(Extracted page text data)
*** Begin section ***

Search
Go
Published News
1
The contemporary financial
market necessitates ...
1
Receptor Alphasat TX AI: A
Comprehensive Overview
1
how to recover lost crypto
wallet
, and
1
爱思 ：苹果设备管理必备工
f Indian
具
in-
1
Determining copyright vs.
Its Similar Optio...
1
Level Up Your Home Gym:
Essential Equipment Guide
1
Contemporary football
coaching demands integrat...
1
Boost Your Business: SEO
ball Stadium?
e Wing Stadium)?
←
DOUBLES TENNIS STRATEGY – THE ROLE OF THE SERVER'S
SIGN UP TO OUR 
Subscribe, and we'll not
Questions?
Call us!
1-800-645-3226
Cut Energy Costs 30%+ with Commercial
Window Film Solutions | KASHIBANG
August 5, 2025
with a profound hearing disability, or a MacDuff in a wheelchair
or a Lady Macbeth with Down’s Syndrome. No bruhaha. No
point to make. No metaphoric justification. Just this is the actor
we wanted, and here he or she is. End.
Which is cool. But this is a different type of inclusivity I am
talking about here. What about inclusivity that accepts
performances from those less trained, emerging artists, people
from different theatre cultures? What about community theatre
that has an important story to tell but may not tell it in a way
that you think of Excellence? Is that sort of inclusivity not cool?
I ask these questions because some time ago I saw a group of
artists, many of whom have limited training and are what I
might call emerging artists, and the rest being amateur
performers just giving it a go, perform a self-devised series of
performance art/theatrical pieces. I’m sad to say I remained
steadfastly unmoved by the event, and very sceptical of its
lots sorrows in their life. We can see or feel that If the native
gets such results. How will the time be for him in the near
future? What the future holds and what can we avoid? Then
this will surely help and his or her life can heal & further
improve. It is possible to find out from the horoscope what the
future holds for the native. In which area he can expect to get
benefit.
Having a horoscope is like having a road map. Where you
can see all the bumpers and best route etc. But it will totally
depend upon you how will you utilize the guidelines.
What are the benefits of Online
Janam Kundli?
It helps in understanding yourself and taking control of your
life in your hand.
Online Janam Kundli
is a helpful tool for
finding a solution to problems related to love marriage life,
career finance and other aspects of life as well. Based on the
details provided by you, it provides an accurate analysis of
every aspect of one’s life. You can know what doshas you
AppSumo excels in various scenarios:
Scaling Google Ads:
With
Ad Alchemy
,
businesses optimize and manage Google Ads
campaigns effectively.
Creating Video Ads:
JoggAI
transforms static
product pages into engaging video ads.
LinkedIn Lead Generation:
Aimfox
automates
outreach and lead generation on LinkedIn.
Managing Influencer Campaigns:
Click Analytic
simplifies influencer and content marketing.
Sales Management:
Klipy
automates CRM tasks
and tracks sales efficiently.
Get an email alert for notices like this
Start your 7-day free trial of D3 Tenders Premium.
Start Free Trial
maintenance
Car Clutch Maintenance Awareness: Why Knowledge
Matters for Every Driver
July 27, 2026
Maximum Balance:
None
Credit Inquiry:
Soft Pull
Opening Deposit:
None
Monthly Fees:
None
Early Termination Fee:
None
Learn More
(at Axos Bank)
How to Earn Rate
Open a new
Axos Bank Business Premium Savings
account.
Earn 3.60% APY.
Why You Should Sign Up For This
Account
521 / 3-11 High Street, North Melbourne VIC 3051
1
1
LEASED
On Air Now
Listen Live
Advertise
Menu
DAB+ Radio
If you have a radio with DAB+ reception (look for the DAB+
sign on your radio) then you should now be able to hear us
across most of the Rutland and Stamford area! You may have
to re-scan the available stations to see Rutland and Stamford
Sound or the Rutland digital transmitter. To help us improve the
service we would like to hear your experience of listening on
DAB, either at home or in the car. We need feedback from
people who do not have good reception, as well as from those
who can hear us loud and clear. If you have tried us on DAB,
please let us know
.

*** End section ***

Task instructions: Please copy the text of every entry above word for word, keeping each line as it appears.

Output for this task:
Search
Go
Published News
1
The contemporary financial
market necessitates ...
1
Receptor Alphasat TX AI: A
Comprehensive Overview
1
how to recover lost crypto
wallet
, and
1
爱思 ：苹果设备管理必备工
f Indian
具
in-
1
Determining copyright vs.
Its Similar Optio...
1
Level Up Your Home Gym:
Essential Equipment Guide
1
Contemporary football
coaching demands integrat...
1
Boost Your Business: SEO
ball Stadium?
e Wing Stadium)?
←
DOUBLES TENNIS STRATEGY – THE ROLE OF THE SERVER'S
SIGN UP TO OUR 
Subscribe, and we'll not
Questions?
Call us!
1-800-645-3226
Cut Energy Costs 30%+ with Commercial
Window Film Solutions | KASHIBANG
August 5, 2025
with a profound hearing disability, or a MacDuff in a wheelchair
or a Lady Macbeth with Down’s Syndrome. No bruhaha. No
point to make. No metaphoric justification. Just this is the actor
we wanted, and here he or she is. End.
Which is cool. But this is a different type of inclusivity I am
talking about here. What about inclusivity that accepts
performances from those less trained, emerging artists, people
from different theatre cultures? What about community theatre
that has an important story to tell but may not tell it in a way
that you think of Excellence? Is that sort of inclusivity not cool?
I ask these questions because some time ago I saw a group of
artists, many of whom have limited training and are what I
might call emerging artists, and the rest being amateur
performers just giving it a go, perform a self-devised series of
performance art/theatrical pieces. I’m sad to say I remained
steadfastly unmoved by the event, and very sceptical of its
lots sorrows in their life. We can see or feel that If the native
gets such results. How will the time be for him in the near
future? What the future holds and what can we avoid? Then
this will surely help and his or her life can heal & further
improve. It is possible to find out from the horoscope what the
future holds for the native. In which area he can expect to get
benefit.
Having a horoscope is like having a road map. Where you
can see all the bumpers and best route etc. But it will totally
depend upon you how will you utilize the guidelines.
What are the benefits of Online
Janam Kundli?
It helps in understanding yourself and taking control of your
life in your hand.
Online Janam Kundli
is a helpful tool for
finding a solution to problems related to love marriage life,
career finance and other aspects of life as well. Based on the
details provided by you, it provides an accurate analysis of
every aspect of one’s life. You can know what doshas you
AppSumo excels in various scenarios:
Scaling Google Ads:
With
Ad Alchemy
,
businesses optimize and manage Google Ads
campaigns effectively.
Creating Video Ads:
JoggAI
transforms static
product pages into engaging video ads.
LinkedIn Lead Generation:
Aimfox
automates
outreach and lead generation on LinkedIn.
Managing Influencer Campaigns:
Click Analytic
simplifies influencer and content marketing.
Sales Management:
Klipy
automates CRM tasks
and tracks sales efficiently.
Get an email alert for notices like this
Start your 7-day free trial of D3 Tenders Premium.
Start Free Trial
maintenance
Car Clutch Maintenance Awareness: Why Knowledge
Matters for Every Driver
July 27, 2026
Maximum Balance:
None
Credit Inquiry:
Soft Pull
Opening Deposit:
None
Monthly Fees:
None
Early Termination Fee:
None
Learn More
(at Axos Bank)
How to Earn Rate
Open a new
Axos Bank Business Premium Savings
account.
Earn 3.60% APY.
Why You Should Sign Up For This
Account
521 / 3-11 High Street, North Melbourne VIC 3051
1
1
LEASED
On Air Now
Listen Live
Advertise
Menu
DAB+ Radio
If you have a radio with DAB+ reception (look for the DAB+
sign on your radio) then you should now be able to hear us
across most of the Rutland and Stamford area! You may have
to re-scan the available stations to see Rutland and Stamford
Sound or the Rutland digital transmitter. To help us improve the
service we would like to hear your experience of listening on
DAB, either at home or in the car. We need feedback from
people who do not have good reception, as well as from those
who can hear us loud and clear. If you have tried us on DAB,
please let us know
.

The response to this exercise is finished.